With a very simple model and without spending much effort to fine-tune the model, a testing accuracy of 86% was obtained. The learning rate used was 0.1.
There is ample scope of improvement; many steps can be optimized further to yield better results. For instance, the most commonly appearing words in reviews are going to be “the”, “a”, “of” etc, regardless of whether labels are positive or negative. These words therefore add no value with regard to sentiment classification and can be consequently removed during training to improve accuracy.
## The 10 most common words across all reviews. total_counts.most_common(10)
[('', 1111930),
('the', 336713),
('.', 327192),
('and', 164107),
('a', 163009),
('of', 145864),
('to', 135720),
('is', 107328),
('br', 101872),
('it', 96352)]
Let us now take a look at what the network has actually learnt.
The following figure shows that the network has grouped together words it deems to be similar in context.
Green dots indicate positive words and red dots negative.
On zooming into two specific, highly polar regions marked in the above figure, we see what kind of words are being treated similarly by the network.

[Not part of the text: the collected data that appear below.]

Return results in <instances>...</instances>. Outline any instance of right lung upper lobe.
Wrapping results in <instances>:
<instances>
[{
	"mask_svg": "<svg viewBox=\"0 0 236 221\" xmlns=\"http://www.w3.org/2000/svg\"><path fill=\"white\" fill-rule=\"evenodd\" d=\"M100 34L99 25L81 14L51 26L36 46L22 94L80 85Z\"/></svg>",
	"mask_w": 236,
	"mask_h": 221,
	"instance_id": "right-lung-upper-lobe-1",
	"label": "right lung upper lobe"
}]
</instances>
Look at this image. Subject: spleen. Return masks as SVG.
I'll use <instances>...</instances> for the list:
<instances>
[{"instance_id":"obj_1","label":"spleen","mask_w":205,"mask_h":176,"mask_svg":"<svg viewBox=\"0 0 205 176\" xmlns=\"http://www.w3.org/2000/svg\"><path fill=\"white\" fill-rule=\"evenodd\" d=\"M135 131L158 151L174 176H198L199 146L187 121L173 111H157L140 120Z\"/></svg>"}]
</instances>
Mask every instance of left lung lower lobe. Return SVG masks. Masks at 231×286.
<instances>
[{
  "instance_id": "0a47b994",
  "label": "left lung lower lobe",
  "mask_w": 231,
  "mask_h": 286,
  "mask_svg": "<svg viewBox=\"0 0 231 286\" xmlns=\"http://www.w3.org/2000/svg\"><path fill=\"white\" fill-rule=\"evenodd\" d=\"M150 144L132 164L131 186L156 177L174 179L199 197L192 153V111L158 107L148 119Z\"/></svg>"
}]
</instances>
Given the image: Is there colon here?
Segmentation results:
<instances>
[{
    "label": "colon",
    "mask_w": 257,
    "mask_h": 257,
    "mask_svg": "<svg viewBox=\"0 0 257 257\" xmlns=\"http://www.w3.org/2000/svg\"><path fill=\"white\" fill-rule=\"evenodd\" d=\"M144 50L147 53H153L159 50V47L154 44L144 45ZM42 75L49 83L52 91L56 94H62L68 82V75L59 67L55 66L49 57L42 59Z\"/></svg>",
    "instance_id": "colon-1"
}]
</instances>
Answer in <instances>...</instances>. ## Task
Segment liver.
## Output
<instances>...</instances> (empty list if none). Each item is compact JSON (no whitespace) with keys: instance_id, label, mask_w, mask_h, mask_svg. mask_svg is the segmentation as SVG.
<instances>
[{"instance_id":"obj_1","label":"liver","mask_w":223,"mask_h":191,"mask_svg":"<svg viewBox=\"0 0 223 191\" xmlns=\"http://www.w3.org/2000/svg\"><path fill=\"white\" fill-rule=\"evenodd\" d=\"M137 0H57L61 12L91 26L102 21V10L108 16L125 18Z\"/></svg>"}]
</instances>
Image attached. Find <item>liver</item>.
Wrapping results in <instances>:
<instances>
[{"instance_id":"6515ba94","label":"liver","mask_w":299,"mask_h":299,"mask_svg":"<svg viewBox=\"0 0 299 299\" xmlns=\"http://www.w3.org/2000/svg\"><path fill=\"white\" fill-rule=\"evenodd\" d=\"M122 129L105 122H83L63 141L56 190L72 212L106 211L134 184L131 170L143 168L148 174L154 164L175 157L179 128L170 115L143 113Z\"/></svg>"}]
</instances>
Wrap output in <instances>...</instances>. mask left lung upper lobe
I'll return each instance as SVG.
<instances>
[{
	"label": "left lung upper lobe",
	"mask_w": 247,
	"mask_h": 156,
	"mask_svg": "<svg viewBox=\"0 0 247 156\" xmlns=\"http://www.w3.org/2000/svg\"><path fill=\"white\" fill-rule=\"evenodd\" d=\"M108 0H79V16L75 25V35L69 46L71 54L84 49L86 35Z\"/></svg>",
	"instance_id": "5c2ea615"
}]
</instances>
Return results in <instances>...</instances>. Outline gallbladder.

In the positive graph, we can see words like “fascinating”, “wonderfully”, “awesome”, “masterpiece” and the like. The network has ascertained that these words carry a positive sentiment with roughly the same weightage. Similarly, in the negative graph, words that convey negative sentiment such as “disappointed”, “ridiculous” and “cheap” can be observed.
Conclusions
While this post dealt with a binary sentiment prediction, a similar approach can very well be followed for a multi-class prediction, such as predicting a star rating out of 5 for a movie or a product. Advances in the field of NLP have resulted in widespread use of sentiment analysis in many fields where there is some sort of user feedback, such as customer surveys, social media online shopping etc, where sentiment is mined from text to drive product improvement and marketing techniques such as recommender systems.